Task objective
Only the lines in the entries below from the line with "- **Top**: O(1)" to the line with "заключается потенциальный вред?**", both included, belong in the answer, transcribed exactly and without pictures.

Source material

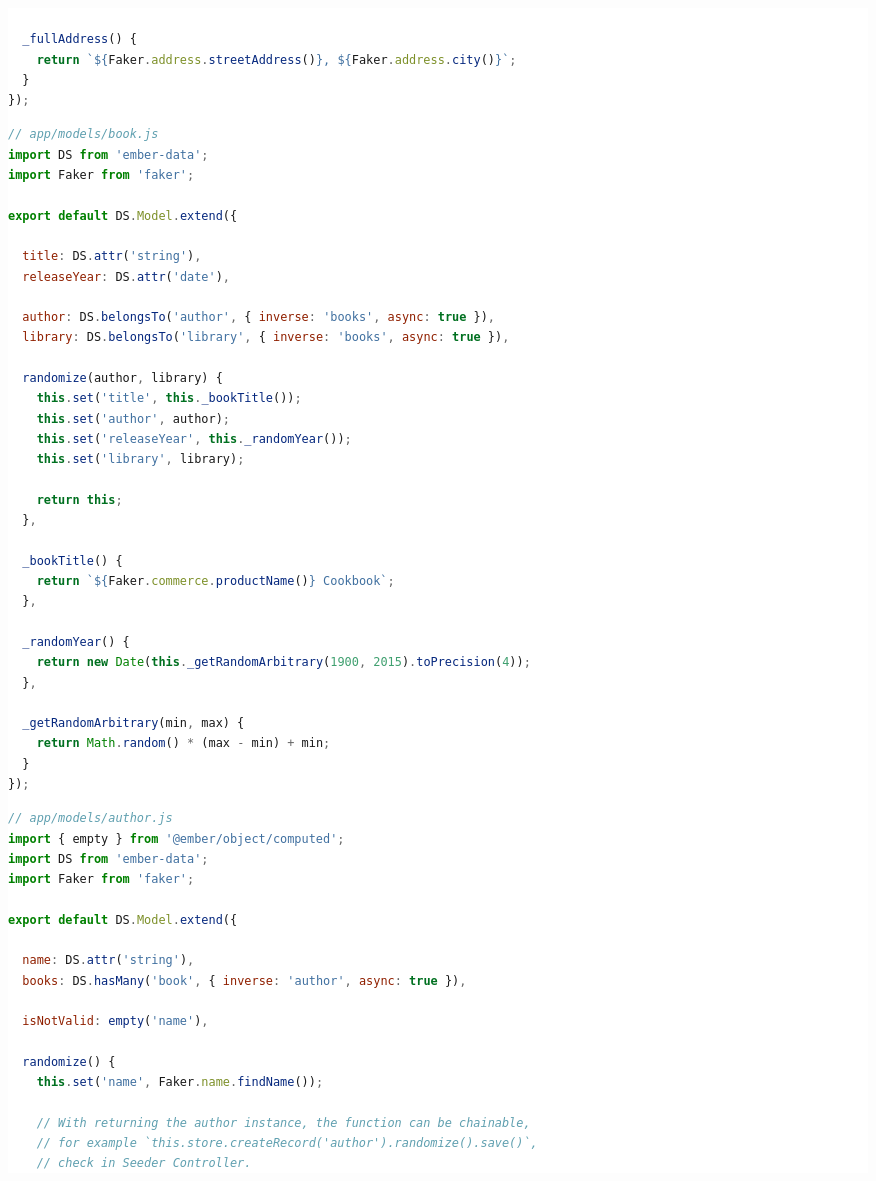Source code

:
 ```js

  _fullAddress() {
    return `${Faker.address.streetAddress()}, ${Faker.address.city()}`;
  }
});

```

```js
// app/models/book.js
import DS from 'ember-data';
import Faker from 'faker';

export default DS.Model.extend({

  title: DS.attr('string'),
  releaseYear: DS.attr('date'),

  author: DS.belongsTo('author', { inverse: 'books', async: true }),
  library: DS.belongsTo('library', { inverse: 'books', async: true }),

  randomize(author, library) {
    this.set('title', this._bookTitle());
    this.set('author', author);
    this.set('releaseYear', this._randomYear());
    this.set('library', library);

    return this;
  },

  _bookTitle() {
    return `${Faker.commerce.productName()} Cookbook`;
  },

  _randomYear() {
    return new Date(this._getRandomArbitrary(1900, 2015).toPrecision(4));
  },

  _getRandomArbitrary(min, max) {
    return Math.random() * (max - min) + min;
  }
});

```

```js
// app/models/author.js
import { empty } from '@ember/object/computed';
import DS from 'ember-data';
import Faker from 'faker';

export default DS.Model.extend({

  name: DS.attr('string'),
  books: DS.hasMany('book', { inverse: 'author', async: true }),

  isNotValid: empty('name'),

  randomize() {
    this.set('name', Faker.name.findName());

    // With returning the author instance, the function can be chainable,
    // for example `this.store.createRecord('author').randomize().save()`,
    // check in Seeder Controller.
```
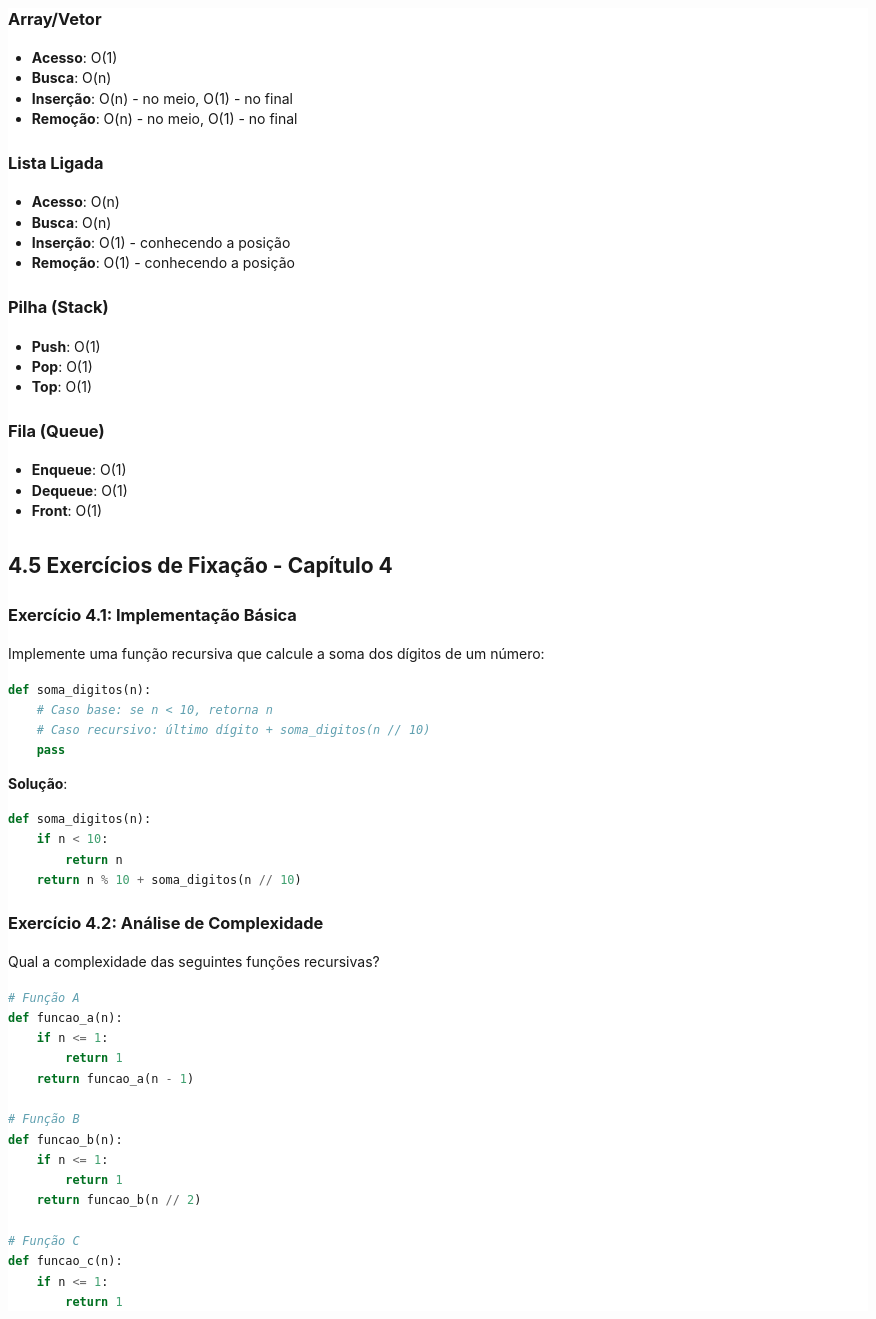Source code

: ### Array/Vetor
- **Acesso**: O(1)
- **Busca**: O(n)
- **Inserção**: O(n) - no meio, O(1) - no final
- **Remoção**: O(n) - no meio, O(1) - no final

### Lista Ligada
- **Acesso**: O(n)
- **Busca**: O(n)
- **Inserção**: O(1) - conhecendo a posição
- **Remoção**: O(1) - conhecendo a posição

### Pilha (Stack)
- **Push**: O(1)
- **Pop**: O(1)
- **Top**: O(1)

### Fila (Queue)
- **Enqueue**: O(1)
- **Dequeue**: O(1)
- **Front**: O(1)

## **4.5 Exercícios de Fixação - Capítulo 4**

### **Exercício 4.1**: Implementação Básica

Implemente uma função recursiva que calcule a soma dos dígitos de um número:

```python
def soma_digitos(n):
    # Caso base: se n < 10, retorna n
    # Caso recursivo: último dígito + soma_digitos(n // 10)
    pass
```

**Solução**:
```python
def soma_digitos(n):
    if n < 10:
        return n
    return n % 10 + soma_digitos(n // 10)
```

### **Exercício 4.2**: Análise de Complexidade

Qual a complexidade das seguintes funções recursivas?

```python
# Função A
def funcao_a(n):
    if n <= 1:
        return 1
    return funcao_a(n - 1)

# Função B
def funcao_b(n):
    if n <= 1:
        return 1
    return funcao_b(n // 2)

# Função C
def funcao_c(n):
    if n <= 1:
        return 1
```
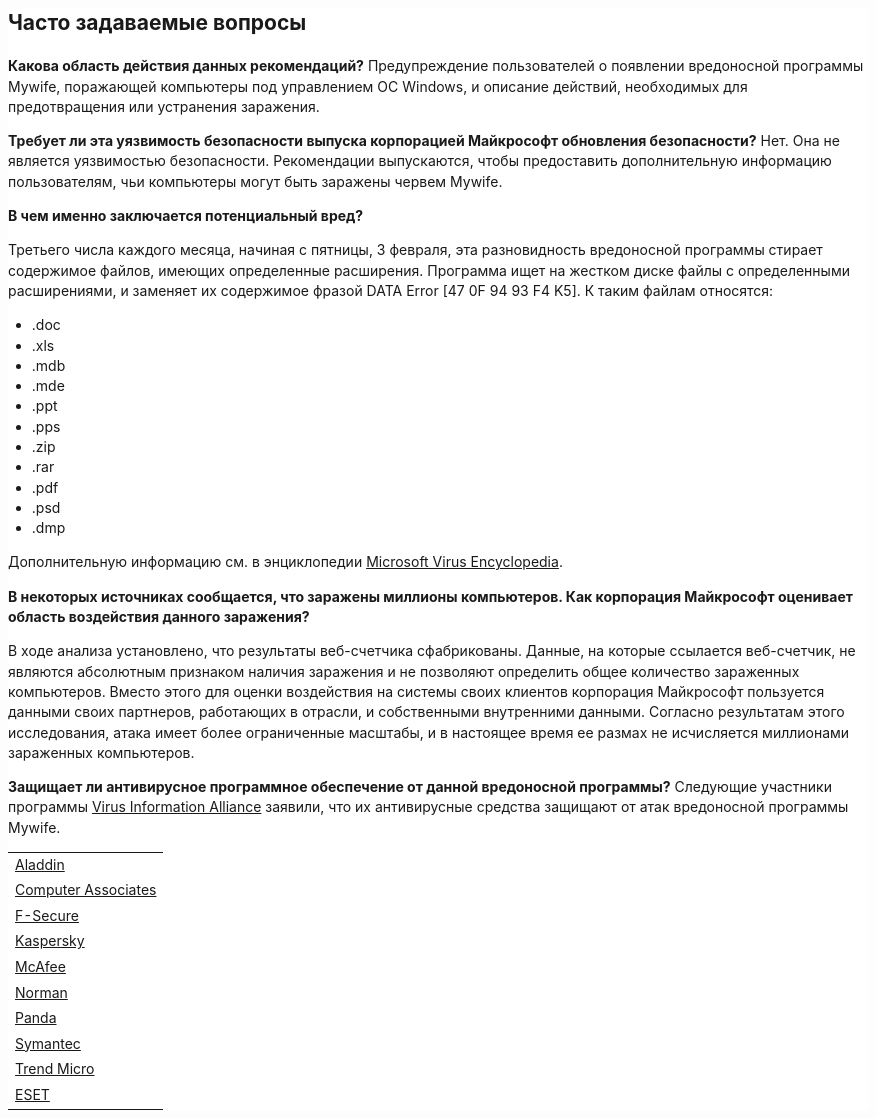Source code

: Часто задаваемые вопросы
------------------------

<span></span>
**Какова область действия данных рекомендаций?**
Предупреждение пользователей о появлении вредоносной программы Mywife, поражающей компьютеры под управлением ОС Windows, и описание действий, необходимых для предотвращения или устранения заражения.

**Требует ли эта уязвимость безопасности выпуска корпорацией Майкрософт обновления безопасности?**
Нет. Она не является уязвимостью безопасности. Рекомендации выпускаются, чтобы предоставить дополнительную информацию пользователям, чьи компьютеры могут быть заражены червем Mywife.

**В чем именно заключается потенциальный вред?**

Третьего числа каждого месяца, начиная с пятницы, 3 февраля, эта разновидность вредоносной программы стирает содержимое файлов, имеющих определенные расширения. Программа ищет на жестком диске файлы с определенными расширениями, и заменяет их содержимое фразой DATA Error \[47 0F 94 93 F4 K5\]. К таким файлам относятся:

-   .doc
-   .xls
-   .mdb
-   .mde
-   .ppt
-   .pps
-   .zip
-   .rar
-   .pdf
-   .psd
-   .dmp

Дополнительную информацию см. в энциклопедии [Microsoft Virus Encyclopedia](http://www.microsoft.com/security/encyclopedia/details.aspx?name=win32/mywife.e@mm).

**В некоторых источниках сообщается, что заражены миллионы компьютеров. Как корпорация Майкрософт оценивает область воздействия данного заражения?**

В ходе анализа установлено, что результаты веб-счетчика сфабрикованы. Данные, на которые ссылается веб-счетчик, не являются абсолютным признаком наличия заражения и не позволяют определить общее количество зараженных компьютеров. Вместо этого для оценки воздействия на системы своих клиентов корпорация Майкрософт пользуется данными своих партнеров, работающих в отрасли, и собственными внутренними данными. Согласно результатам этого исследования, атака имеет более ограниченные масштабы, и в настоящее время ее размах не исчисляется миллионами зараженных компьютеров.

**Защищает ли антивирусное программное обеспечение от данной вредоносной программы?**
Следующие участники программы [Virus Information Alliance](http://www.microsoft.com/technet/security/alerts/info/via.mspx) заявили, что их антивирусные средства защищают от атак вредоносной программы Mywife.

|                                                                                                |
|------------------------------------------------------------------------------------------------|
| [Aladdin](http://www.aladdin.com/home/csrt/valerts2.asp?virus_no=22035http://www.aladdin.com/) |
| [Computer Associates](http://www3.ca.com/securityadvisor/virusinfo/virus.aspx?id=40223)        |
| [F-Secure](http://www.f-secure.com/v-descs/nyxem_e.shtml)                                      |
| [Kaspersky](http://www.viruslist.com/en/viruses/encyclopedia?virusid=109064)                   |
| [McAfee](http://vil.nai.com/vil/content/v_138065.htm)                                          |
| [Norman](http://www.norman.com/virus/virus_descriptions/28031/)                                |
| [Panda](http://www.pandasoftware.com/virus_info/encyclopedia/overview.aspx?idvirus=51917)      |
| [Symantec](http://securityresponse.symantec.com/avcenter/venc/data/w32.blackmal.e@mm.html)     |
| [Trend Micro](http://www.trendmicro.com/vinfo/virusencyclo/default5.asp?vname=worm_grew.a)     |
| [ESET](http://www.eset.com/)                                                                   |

Written solution
- **Top**: O(1)

### Fila (Queue)
- **Enqueue**: O(1)
- **Dequeue**: O(1)
- **Front**: O(1)

## **4.5 Exercícios de Fixação - Capítulo 4**

### **Exercício 4.1**: Implementação Básica

Implemente uma função recursiva que calcule a soma dos dígitos de um número:

```python
def soma_digitos(n):
    # Caso base: se n < 10, retorna n
    # Caso recursivo: último dígito + soma_digitos(n // 10)
    pass
```

**Solução**:
```python
def soma_digitos(n):
    if n < 10:
        return n
    return n % 10 + soma_digitos(n // 10)
```

### **Exercício 4.2**: Análise de Complexidade

Qual a complexidade das seguintes funções recursivas?

```python
# Função A
def funcao_a(n):
    if n <= 1:
        return 1
    return funcao_a(n - 1)

# Função B
def funcao_b(n):
    if n <= 1:
        return 1
    return funcao_b(n // 2)

# Função C
def funcao_c(n):
    if n <= 1:
        return 1
```
Source code

: Часто задаваемые вопросы
------------------------

<span></span>
**Какова область действия данных рекомендаций?**
Предупреждение пользователей о появлении вредоносной программы Mywife, поражающей компьютеры под управлением ОС Windows, и описание действий, необходимых для предотвращения или устранения заражения.

**Требует ли эта уязвимость безопасности выпуска корпорацией Майкрософт обновления безопасности?**
Нет. Она не является уязвимостью безопасности. Рекомендации выпускаются, чтобы предоставить дополнительную информацию пользователям, чьи компьютеры могут быть заражены червем Mywife.

**В чем именно заключается потенциальный вред?**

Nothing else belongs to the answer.